Dans mes recherches personnelles, je suis toujours resté à l'échelle de la feuille et de l'arbre individuel, mais mes collègues du laboratoire de Nancy-Champenoux travaillaient à des échelles plus vastes (forêt), et c’est ces changements d’échelles fréquents de la feuille à la forêt qui ont permis de mieux comprendre la contribution des forêts (et de la végétation en général) aux cycles globaux du carbone, de l’eau, de l’azote et de bien d’autres éléments.
J’ai commencé à travailler sur la réponse des arbres à la sécheresse historique de 19762 qui a induit des dépérissements et de la mortalité d’essences forestières comme les chênes ou d’autres essences.

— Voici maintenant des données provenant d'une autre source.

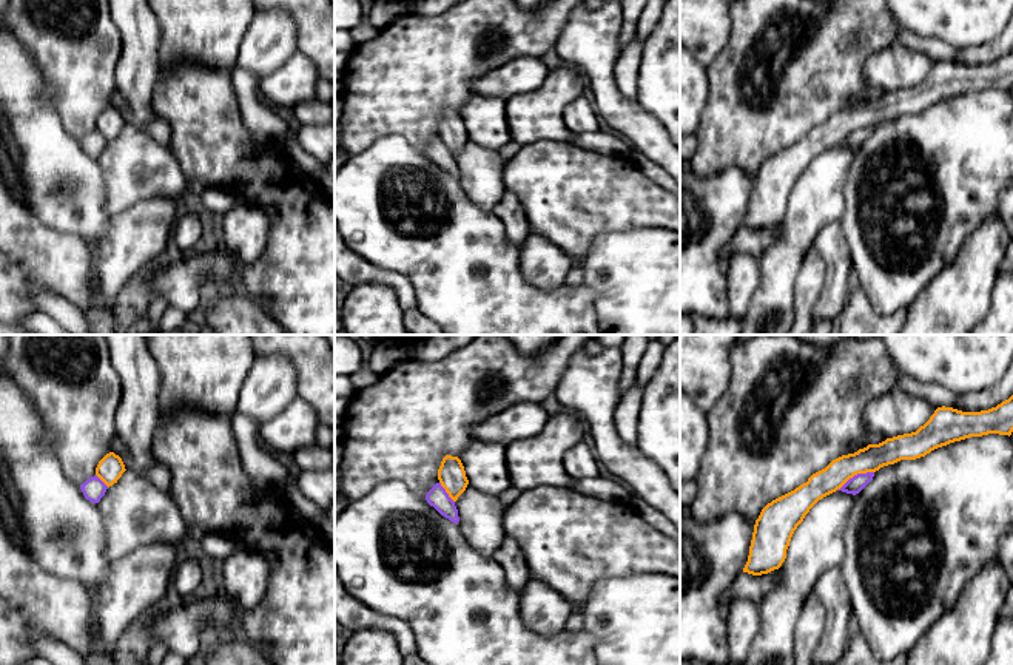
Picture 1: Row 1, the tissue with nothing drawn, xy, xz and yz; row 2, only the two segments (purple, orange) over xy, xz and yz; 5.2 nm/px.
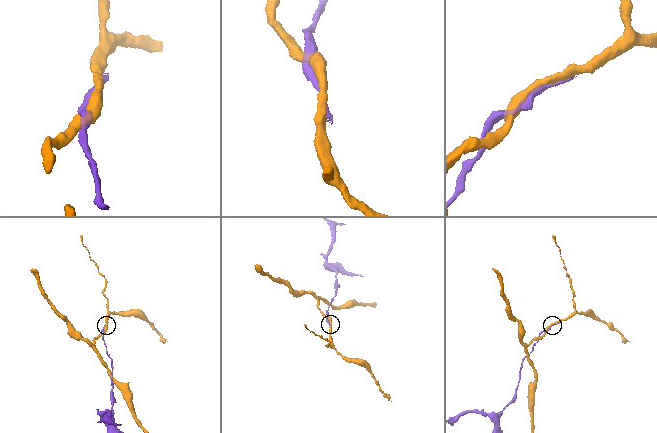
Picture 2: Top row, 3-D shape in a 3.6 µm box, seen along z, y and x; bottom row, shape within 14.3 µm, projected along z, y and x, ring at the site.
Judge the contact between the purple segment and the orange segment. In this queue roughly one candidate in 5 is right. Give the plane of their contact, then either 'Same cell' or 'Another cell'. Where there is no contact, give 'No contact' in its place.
Touches purple in yz. Another cell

Nous voulions comprendre le lien qu'il pouvait y avoir entre un événement qui, à l'époque, était considéré comme un accident climatique ponctuel et la santé des arbres et des peuplements. Au début des années 1980, le « Waldsterben » ou dépérissement forestier, imputé majoritairement à la pollution atmosphérique, a montré qu'il fallait analyser la réponse des forêts en utilisant des outils et méthodes d’écologie et de modélisation de la réponse des arbres en plus des méthodes classiques des sciences forestières. En cherchant à expliquer les dynamiques de dépérissement des arbres, on a constaté qu'il se passait quelque chose qui allait largement au-delà de la réponse à un événement ponctuel. Cela se manifestait davantage par une réponse systémique que par des réponses ponctuelles à des accidents climatiques isolés. De manière surprenante, les premiers effets de changements globaux se sont manifestés par une augmentation de la croissance et de la productivité des arbres. Depuis, on a bien identifié des facteurs de dépérissement liés aux fortes températures et aux sécheresses estivales à répétition, qui limitent les effets positifs que l’augmentation de CO2 dans l’atmosphère peut avoir.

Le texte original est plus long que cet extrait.